§ **TASK TO CARRY OUT**
Identify each line below that contains the word "aceites", and copy it out.

INPUT DATA below:

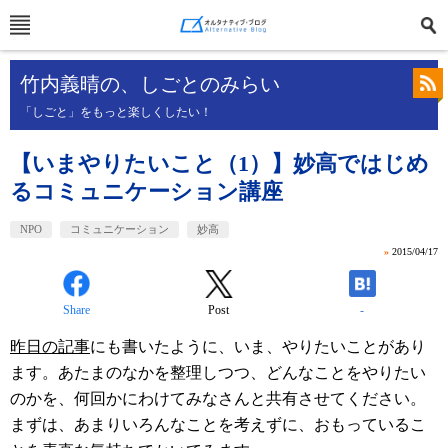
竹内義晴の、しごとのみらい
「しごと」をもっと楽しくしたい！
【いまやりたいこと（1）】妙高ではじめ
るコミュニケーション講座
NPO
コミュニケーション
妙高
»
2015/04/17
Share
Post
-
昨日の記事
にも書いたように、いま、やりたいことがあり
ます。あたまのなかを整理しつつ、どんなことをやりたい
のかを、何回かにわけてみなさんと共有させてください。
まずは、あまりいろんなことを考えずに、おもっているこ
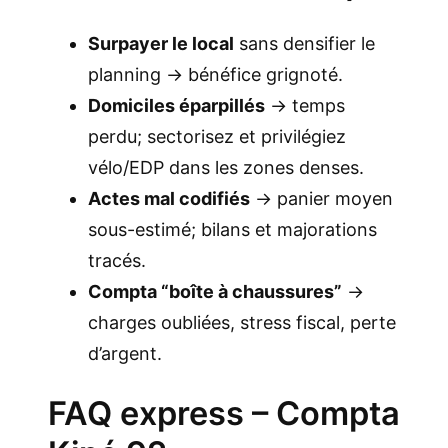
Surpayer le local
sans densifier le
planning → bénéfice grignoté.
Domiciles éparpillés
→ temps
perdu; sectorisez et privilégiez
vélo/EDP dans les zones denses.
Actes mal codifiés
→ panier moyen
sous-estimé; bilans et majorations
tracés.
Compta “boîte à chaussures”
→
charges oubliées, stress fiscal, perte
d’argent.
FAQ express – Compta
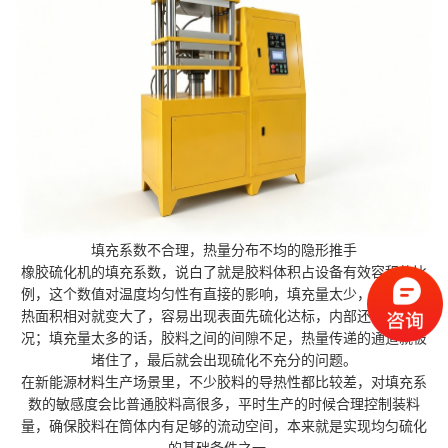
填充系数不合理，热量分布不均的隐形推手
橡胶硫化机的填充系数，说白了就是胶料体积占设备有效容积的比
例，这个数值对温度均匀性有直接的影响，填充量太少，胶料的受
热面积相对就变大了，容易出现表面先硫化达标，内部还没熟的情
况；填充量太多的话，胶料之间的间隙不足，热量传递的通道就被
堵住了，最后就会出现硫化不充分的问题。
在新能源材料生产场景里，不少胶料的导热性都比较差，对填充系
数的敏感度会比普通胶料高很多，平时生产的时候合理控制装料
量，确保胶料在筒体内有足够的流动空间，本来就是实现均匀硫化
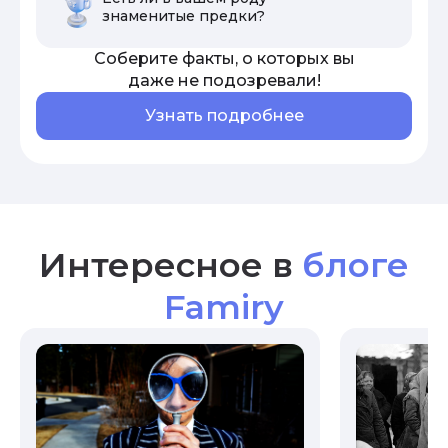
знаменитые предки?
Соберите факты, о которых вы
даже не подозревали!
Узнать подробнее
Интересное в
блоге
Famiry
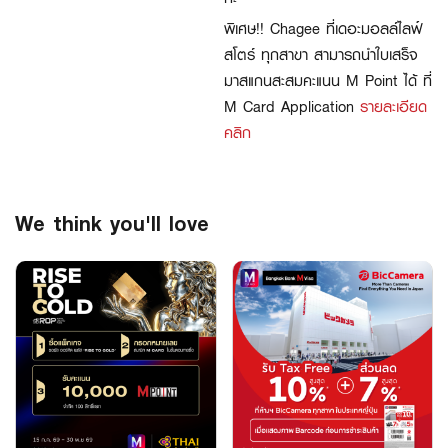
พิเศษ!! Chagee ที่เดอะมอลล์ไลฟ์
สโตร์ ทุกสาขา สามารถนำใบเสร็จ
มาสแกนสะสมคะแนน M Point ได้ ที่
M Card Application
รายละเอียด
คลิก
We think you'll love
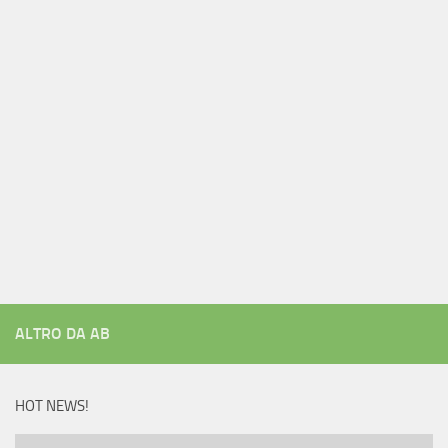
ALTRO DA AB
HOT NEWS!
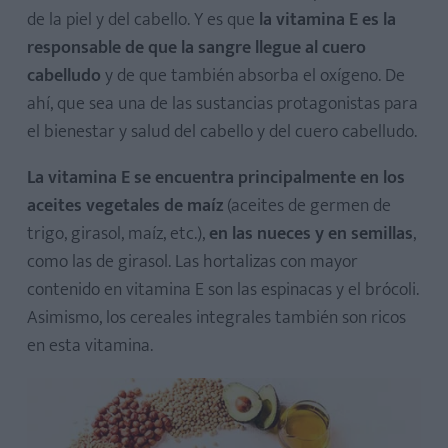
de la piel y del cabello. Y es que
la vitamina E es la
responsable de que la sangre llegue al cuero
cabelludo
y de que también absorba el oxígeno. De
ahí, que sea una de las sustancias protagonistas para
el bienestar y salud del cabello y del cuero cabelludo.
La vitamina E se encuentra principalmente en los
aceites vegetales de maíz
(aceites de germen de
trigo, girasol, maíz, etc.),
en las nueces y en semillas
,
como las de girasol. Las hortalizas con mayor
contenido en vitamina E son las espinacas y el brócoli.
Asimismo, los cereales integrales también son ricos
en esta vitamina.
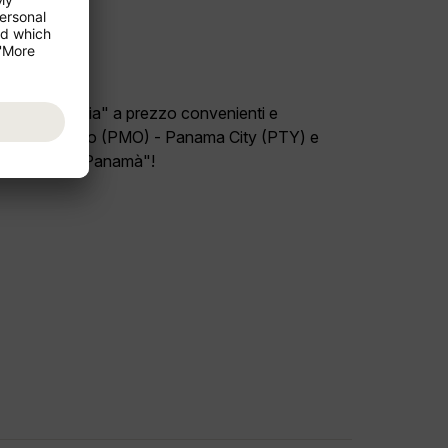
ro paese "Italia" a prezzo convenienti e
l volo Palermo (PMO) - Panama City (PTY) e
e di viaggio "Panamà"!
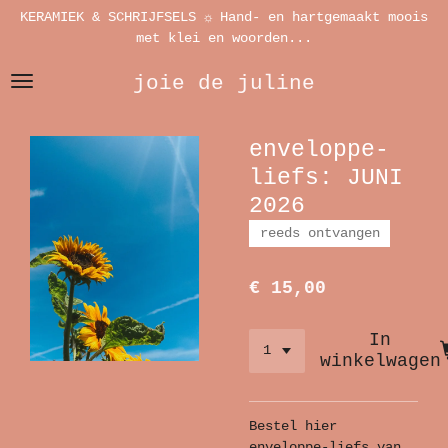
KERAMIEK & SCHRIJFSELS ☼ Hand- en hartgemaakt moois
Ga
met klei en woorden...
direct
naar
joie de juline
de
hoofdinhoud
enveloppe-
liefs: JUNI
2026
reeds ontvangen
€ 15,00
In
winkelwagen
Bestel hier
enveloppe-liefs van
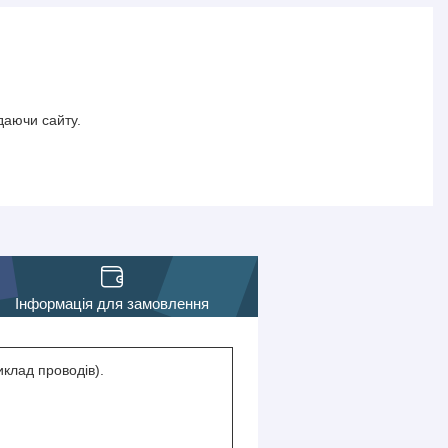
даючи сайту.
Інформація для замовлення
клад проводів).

End of INPUT DATA.

§ **RESULT OF THIS TASK**
aceites vegetales de maíz
(aceites de germen de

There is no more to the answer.